Read more of the blogosphere on W. Thomas Smith.

Divorce is so not green: The Washington Post reports today on a study that shows divorced families—who obviously need two homes instead of one—use more water and electricity. Bloggers ponder the implications of the study.

“They needed a study for this? Think of the time and money they could have saved if they knew the aphorism ‘Two can live cheaper than one,’ ” snipes Jeff Miller at the Catholic blog Curt Jester. Jennifer at All Things Jennifer adds, “I have a STRONG feeling that the last thing I would care about in the midst of going through a very emotional time would be the *GREEN* impact of my marriage ending.”

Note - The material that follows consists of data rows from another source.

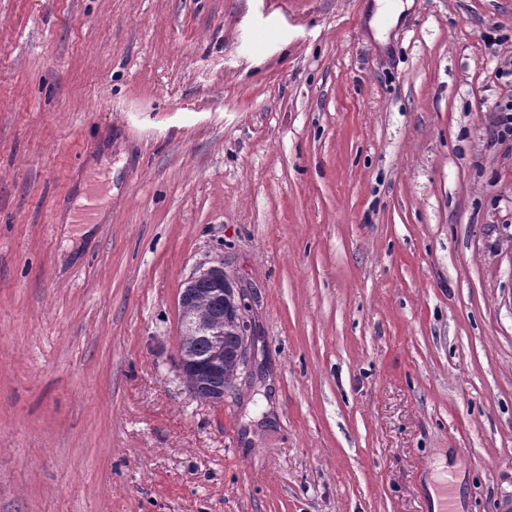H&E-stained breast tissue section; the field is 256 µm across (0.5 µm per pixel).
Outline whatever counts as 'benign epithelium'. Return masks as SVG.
<instances>
[{
    "instance_id": "benign-epithelium-1",
    "label": "benign epithelium",
    "mask_w": 512,
    "mask_h": 512,
    "mask_svg": "<svg viewBox=\"0 0 512 512\" xmlns=\"http://www.w3.org/2000/svg\"><path fill=\"white\" fill-rule=\"evenodd\" d=\"M203 285L213 287L221 300L218 310L212 313L200 311L195 307V296ZM246 308V295L237 290L234 282L224 273L222 267H212L194 273L187 281L184 290L180 294V328L181 335L188 338L195 337L198 332L209 333L208 339L212 344L209 355V363L214 371L224 367V311L234 314L236 322L245 326L246 320L243 311ZM196 360L195 353L186 347H181L179 356V368L182 377L186 379L190 393L197 399L207 402H221L228 392V388H212L204 382H191L188 380L189 366Z\"/></svg>"
}]
</instances>
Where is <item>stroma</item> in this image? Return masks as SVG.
I'll return each instance as SVG.
<instances>
[{
    "label": "stroma",
    "mask_w": 512,
    "mask_h": 512,
    "mask_svg": "<svg viewBox=\"0 0 512 512\" xmlns=\"http://www.w3.org/2000/svg\"><path fill=\"white\" fill-rule=\"evenodd\" d=\"M373 5L0 0V512H430L442 452L512 512V0ZM219 264L254 341L205 403ZM508 136L512 137V100L504 101L496 107L490 128L493 140L503 141ZM202 285L213 287L212 290L221 298L220 304V300L214 296L208 286L202 287V294L214 304L213 309L218 308L217 311L206 313L195 307V296ZM224 300H226L225 309L234 314L236 322L240 324L239 326L234 320L226 318ZM245 300L246 295L240 289L235 288L234 282L224 273V267H212L194 273L188 279L184 290L180 294L181 335L193 338L196 337L195 335L198 332H209L210 336H204L206 338L199 337L194 340V350L198 357H206L210 352L209 339L212 344V351L209 355V363L212 370L219 371L224 367L223 373L207 376L210 384L213 386L224 387L232 382L238 371L233 353L240 344L241 346L236 351L237 362L242 367L248 364L249 352L246 336H250V333L245 330V324H247L243 314L247 306ZM240 326L243 328L242 333L239 332ZM238 333L240 336H244L242 342ZM224 350L226 354L225 363ZM195 360V353L189 348L182 346L179 356V368L190 393L199 400L222 402L229 387L215 389L211 388L207 383H196L189 380V366L194 364Z\"/></svg>",
    "instance_id": "obj_1"
}]
</instances>
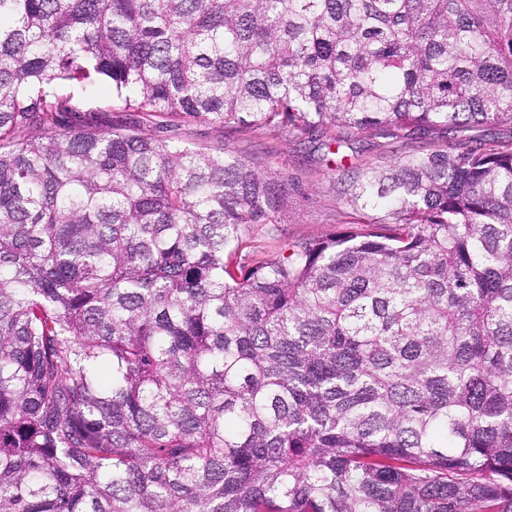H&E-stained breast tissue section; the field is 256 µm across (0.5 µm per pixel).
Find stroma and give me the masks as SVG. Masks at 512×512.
Instances as JSON below:
<instances>
[{"label":"stroma","mask_w":512,"mask_h":512,"mask_svg":"<svg viewBox=\"0 0 512 512\" xmlns=\"http://www.w3.org/2000/svg\"><path fill=\"white\" fill-rule=\"evenodd\" d=\"M58 94L71 97L86 118L105 129L131 128L168 142L204 149H226L288 188V221L254 225L244 238L240 253L246 261L282 253L297 241L317 240L342 231L358 216L346 202V173L339 170V156L305 142L298 132L280 128H253L228 132L213 120L155 117L132 112L104 81L80 88L63 85Z\"/></svg>","instance_id":"1"}]
</instances>
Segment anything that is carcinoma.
Segmentation results:
<instances>
[{
    "label": "carcinoma",
    "instance_id": "obj_1",
    "mask_svg": "<svg viewBox=\"0 0 512 512\" xmlns=\"http://www.w3.org/2000/svg\"><path fill=\"white\" fill-rule=\"evenodd\" d=\"M340 149L512 124V0H0V512H512V142L285 184L60 97ZM35 128L39 133L26 136ZM57 93L70 96L81 115L104 129L131 128L139 134L197 148L220 149L234 154L288 187V223L254 224L240 247L248 262L278 255L297 241L317 240L342 231L359 218L346 202L348 176L336 168L343 155L304 141V136L288 128H253L228 132L224 124L183 118L155 117L131 112L112 94L104 81L85 88L63 85Z\"/></svg>",
    "mask_w": 512,
    "mask_h": 512
}]
</instances>
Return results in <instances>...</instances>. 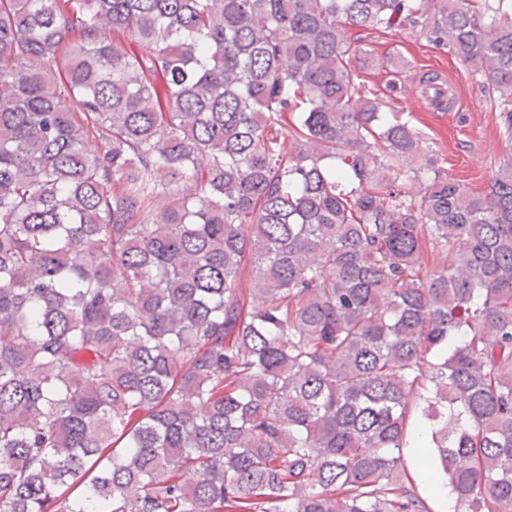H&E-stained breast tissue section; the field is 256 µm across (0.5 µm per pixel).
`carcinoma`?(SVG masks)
<instances>
[{"label":"carcinoma","mask_w":512,"mask_h":512,"mask_svg":"<svg viewBox=\"0 0 512 512\" xmlns=\"http://www.w3.org/2000/svg\"><path fill=\"white\" fill-rule=\"evenodd\" d=\"M345 25L512 128V0H0V512H429L405 448L512 512V161L449 178Z\"/></svg>","instance_id":"carcinoma-1"}]
</instances>
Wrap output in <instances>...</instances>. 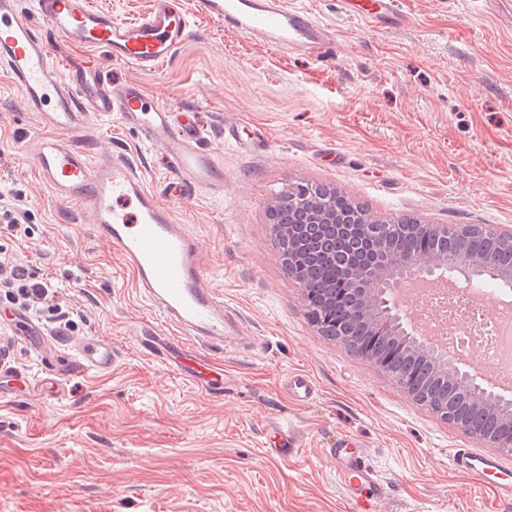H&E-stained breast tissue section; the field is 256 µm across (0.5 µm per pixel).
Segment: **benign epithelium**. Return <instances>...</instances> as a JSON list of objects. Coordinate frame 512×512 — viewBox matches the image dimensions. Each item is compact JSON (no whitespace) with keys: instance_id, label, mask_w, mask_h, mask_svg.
<instances>
[{"instance_id":"benign-epithelium-1","label":"benign epithelium","mask_w":512,"mask_h":512,"mask_svg":"<svg viewBox=\"0 0 512 512\" xmlns=\"http://www.w3.org/2000/svg\"><path fill=\"white\" fill-rule=\"evenodd\" d=\"M286 206L299 209L302 216L300 224L270 225L286 275L301 281L305 260L302 243L314 247L324 241L322 230L333 229L338 241V253L344 258L341 288L353 296L356 317L373 333L395 337L402 345L404 354L428 361L435 377L448 382L456 391L464 392L470 405L498 418L503 423V429L496 434L469 429L465 433L481 441L487 448L512 455V401H503L486 376L476 375L449 361L424 336L417 334L410 318L397 302L400 290L413 280H456L460 277L474 280L490 276L511 285L512 266H502L489 254L471 251L468 240L478 229L494 240L512 241V229L503 230L487 224H439L437 236L450 241L448 250L401 253L390 247L389 240L403 231L417 233L421 225L380 224L378 234L368 243L365 257L352 261L350 231L359 223L357 215L336 211L335 198L329 193L311 195L298 186L278 194L270 203L273 211ZM334 301L333 297L320 301L305 299L307 308L314 311L312 324L319 334L331 341L336 340L339 330L327 331L322 324V315L327 313Z\"/></svg>"}]
</instances>
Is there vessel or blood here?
Segmentation results:
<instances>
[{
  "label": "vessel or blood",
  "mask_w": 512,
  "mask_h": 512,
  "mask_svg": "<svg viewBox=\"0 0 512 512\" xmlns=\"http://www.w3.org/2000/svg\"><path fill=\"white\" fill-rule=\"evenodd\" d=\"M339 2L372 27L402 18L398 0ZM32 4L28 12L21 0H0V66L20 89L26 111L52 130L35 141L37 174L58 200L89 215L96 237L120 254L140 295L168 326L167 334L144 337L145 348L177 376L223 393V382L198 363L195 347L238 345L243 338L223 297L203 285L201 242L186 233L130 160L116 153L90 158L78 142L91 117L118 114L171 159L177 175L165 194L184 197L200 187L223 192V157L200 145L196 118L175 122L139 83L112 82L95 58L102 51L115 62L157 69L189 38L188 14L179 0H152L149 10L130 22L94 8L90 0ZM195 6L274 51L289 47L324 54L336 42L333 30L289 0H196ZM61 44L68 45V53H58ZM117 361L116 350L99 338L79 340L66 357L76 371L108 372ZM328 454L355 512H370L383 482L365 450L342 437ZM453 465L480 478L498 473L495 494L512 501V475L499 473L494 455L458 448Z\"/></svg>",
  "instance_id": "b4317fda"
}]
</instances>
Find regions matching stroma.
Here are the masks:
<instances>
[{"label":"stroma","instance_id":"obj_1","mask_svg":"<svg viewBox=\"0 0 512 512\" xmlns=\"http://www.w3.org/2000/svg\"><path fill=\"white\" fill-rule=\"evenodd\" d=\"M334 29L315 56L272 52L196 11L188 40L152 71L105 61L175 116L200 118L203 147L224 156V191L161 201L202 243L206 284L241 321L249 346L202 345L224 370L223 395L198 390L141 344L166 326L136 291L121 257L88 219L37 175L44 134L0 69V183L33 214L27 232L0 236L9 256L57 289L77 329L41 328L57 353L96 336L119 355L112 372L75 373L52 398L47 362L20 339L0 358V512H354L327 455L336 437L362 445L384 482L375 512H512L476 476L457 471V448L482 444L411 401L390 375L320 336L302 287L288 278L268 205L286 185L329 184L374 216L512 228V0H402L404 23L364 27L338 0H292ZM261 139L238 143L225 129ZM83 139L124 153L162 191L171 162L137 129L96 117ZM308 373L307 403L284 390ZM298 455L264 450L275 423Z\"/></svg>","mask_w":512,"mask_h":512}]
</instances>
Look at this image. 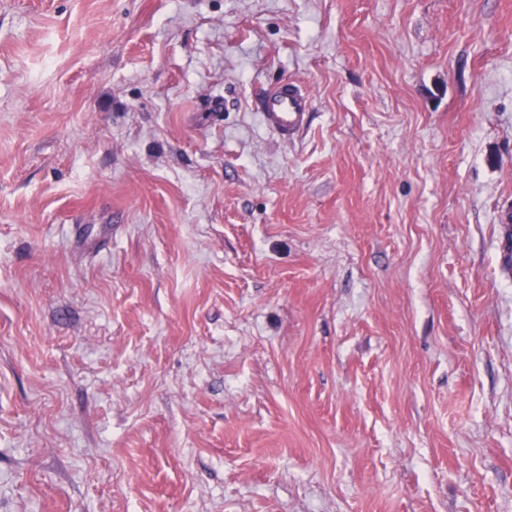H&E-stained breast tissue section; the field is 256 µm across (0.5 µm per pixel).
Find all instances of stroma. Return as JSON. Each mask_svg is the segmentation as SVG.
Here are the masks:
<instances>
[{
    "label": "stroma",
    "instance_id": "1",
    "mask_svg": "<svg viewBox=\"0 0 512 512\" xmlns=\"http://www.w3.org/2000/svg\"><path fill=\"white\" fill-rule=\"evenodd\" d=\"M511 223L512 0H0V512H512ZM313 103L309 92L288 79L262 96L257 112L263 124L283 141H289L309 121Z\"/></svg>",
    "mask_w": 512,
    "mask_h": 512
}]
</instances>
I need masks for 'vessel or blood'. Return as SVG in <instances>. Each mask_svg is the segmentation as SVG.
Listing matches in <instances>:
<instances>
[{
    "mask_svg": "<svg viewBox=\"0 0 512 512\" xmlns=\"http://www.w3.org/2000/svg\"><path fill=\"white\" fill-rule=\"evenodd\" d=\"M312 107L309 92L286 79L262 96L257 110L263 124L281 140L288 141L307 125Z\"/></svg>",
    "mask_w": 512,
    "mask_h": 512,
    "instance_id": "obj_1",
    "label": "vessel or blood"
}]
</instances>
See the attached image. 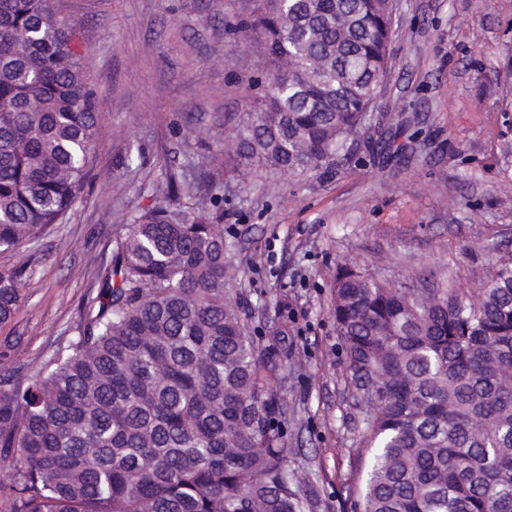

Ayn Rand enthusiast Gus Van Horn wonders, “So the woman who wakes up and realizes that she should take control of her own life and leave the sodden, abusive lout she married as a foolish girl should worry instead about the total of their separate electric bills should she do so? The man who learns that his wife has been sleeping around should remember that, at least when she isn’t ‘saving water’ under some other guy’s roof, she’s reducing water consumption under his?”